= SOURCE DOCUMENT =
━━━
Asset System Rewrite #7138

TechnoPorg · 2024-03-10T14:30:17Z

Enhancement Summary

For all kinds of data, from projects to plugins to samples, LMMS currently manages most of its saving and loading of that data through the DataFile class. DataFile does not offer its own built-in serialization methods, but rather relies on individual classes to write to and read from a separate DataFile that then gets serialized as XML.

In short, the DataFile workflow was something that grew, rather than being engineered. From what I gather, most parts of DataFile are written in a way that is inflexible and outdated; I don't think some of that code has seen the light of day in years 🥲. LMMS as a whole would benefit from a more modular, extensible, and flexible asset handling system to replace it.

Justification

This will allow us to do several things much more easily:

Add support for saving and loading new file types like audio file formats, plugin settings, etc. Most of DataFile is hard-coded with enums and fixed lists of file extensions, and the code does not lend itself well to changes to those. A system where the asset importer is decoupled from the asset types themselves would make it far easier to do this.
Remove Qt from core. DataFile is heavily based on QDomDocument, which I don't think was ever designed to be used for the way DataFile uses it, and removing it would be beneficial to the goal of Plan for the core: Removing Qt, Decoupling, and Modernization #6472.
━━━
Source records
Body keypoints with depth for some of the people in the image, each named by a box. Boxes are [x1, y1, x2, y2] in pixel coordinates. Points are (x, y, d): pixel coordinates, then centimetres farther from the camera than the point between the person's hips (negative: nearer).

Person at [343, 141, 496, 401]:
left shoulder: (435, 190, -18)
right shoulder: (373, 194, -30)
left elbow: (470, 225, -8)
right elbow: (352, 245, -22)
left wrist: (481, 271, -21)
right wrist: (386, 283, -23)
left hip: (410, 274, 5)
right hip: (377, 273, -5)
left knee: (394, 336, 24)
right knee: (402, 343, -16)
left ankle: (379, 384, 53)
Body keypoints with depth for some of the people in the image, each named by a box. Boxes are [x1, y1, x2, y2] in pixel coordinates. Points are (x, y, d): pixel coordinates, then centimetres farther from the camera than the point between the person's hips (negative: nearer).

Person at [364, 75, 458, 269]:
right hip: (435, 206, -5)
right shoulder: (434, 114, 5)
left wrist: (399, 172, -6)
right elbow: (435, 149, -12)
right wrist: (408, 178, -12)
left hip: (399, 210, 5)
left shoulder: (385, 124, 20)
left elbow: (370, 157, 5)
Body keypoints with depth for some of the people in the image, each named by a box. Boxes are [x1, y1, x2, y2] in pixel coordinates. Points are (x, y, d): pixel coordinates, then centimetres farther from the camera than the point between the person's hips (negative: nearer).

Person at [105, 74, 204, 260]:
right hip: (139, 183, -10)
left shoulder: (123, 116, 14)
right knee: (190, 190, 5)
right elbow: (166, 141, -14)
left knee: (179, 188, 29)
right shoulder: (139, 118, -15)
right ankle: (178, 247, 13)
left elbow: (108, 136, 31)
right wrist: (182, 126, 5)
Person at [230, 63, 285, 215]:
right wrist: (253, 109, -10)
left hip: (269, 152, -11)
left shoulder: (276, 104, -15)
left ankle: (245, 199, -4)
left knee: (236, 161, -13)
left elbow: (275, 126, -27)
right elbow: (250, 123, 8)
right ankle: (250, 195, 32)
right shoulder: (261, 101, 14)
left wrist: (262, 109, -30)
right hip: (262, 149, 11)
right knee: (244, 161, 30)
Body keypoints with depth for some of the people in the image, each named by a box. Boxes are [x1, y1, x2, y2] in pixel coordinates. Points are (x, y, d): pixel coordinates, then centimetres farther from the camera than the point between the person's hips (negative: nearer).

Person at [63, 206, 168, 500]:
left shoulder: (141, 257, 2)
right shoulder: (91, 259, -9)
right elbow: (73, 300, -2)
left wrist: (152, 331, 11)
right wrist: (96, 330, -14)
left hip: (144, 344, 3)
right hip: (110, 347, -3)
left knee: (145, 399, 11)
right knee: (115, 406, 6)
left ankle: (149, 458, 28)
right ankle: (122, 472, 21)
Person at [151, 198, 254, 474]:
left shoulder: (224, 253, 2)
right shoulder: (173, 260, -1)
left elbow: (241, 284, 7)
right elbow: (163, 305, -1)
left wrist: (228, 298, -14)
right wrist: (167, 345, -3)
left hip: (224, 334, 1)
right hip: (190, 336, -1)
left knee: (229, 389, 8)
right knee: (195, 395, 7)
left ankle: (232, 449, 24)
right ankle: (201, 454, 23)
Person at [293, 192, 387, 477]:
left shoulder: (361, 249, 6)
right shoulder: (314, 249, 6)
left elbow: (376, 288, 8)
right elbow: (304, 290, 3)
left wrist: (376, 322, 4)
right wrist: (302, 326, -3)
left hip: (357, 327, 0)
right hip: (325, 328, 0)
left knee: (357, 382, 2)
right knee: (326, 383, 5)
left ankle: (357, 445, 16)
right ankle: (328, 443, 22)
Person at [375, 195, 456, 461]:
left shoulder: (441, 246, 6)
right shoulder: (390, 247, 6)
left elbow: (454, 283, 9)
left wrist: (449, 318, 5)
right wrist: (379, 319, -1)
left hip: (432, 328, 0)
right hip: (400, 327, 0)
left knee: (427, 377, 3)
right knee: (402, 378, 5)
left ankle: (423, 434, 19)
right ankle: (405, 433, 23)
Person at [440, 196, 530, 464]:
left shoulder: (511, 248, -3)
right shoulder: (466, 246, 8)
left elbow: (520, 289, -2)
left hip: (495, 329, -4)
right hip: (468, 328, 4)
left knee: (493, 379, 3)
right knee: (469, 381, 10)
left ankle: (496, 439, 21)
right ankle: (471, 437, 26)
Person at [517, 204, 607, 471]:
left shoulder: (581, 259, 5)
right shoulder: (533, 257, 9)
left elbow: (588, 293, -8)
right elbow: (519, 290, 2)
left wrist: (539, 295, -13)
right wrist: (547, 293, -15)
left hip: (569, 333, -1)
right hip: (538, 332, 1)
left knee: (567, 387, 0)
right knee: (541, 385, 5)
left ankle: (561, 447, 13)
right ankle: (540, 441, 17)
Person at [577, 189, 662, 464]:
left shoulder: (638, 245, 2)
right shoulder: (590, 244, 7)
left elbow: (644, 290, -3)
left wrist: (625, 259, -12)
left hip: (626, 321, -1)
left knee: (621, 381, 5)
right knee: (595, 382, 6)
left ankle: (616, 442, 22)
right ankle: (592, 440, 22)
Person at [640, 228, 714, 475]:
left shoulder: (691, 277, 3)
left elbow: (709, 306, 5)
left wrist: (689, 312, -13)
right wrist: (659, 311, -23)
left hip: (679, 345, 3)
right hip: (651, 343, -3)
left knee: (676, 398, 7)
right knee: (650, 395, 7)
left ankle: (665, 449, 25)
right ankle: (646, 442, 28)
━━━
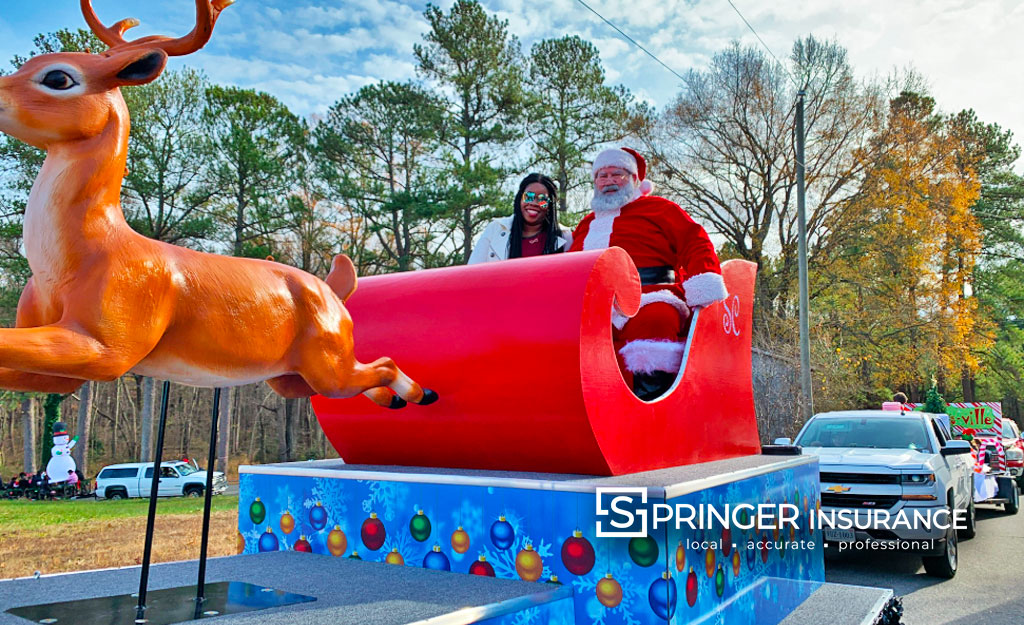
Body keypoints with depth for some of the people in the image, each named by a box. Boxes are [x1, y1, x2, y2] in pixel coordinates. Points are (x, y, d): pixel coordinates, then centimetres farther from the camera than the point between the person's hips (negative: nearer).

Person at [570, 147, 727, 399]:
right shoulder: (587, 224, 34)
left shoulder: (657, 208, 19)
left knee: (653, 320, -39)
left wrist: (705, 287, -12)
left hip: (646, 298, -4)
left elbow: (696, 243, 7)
━━━
= REQUIRED ACTIONS =
(A) In the issue about rewriting the LMMS asset system, which class is DataFile said to be heavily based on?
(B) Extend the issue about rewriting the LMMS asset system by writing the text that would follow its last sentence.
The records play no part in the work here.

= TASK-BY-TASK ANSWERS =
(A) QDomDocument.

(B)
More easily change the serialization method backing project files. Currently, we use XML, but there has also been interest expressed in a JSON format (JSON project format #3981), which would be nigh on impossible to accomplish without a total rewrite of DataFile anyways. More on this point will come later.
Fix bugs and write unit tests. Broadly speaking, I think modernized, better engineered code is always easier to debug and fix problems in, but in this specific case, I do think that specifically, the removal of Qt and decoupling of individual parts would make life better. (Windows) Allow international characters in file names and paths #1191 is an example of a bug that would be much easier to fix with a new system. As I've been saying ad nauseam, the DataFile API is pretty convoluted, and when I tried to write tests for it in Add unit tests for DataFile #7121, I found it was not easy to try and write comprehensive tests, which makes it hard to guard the system against regressions.

Mockup

I've been thinking about how the new system would need to be designed to address the above points, and this is what I've come up with:

`Asset`

All types that can be considered "project data objects" will inherit from the Asset base class. The Asset class will have away of indicating what type of asset it is, and a specific way of binding properties that are to be serialized, with an API something like this:

// The name of this type of asset. Replaces the DataFile type enum with something more flexible.
// Might return "Sample" or "MIDI"
std::string assetType() const;
static std::string assetType() const;

std::vector<std::string> getPropertyList() const; // return names of exposed members.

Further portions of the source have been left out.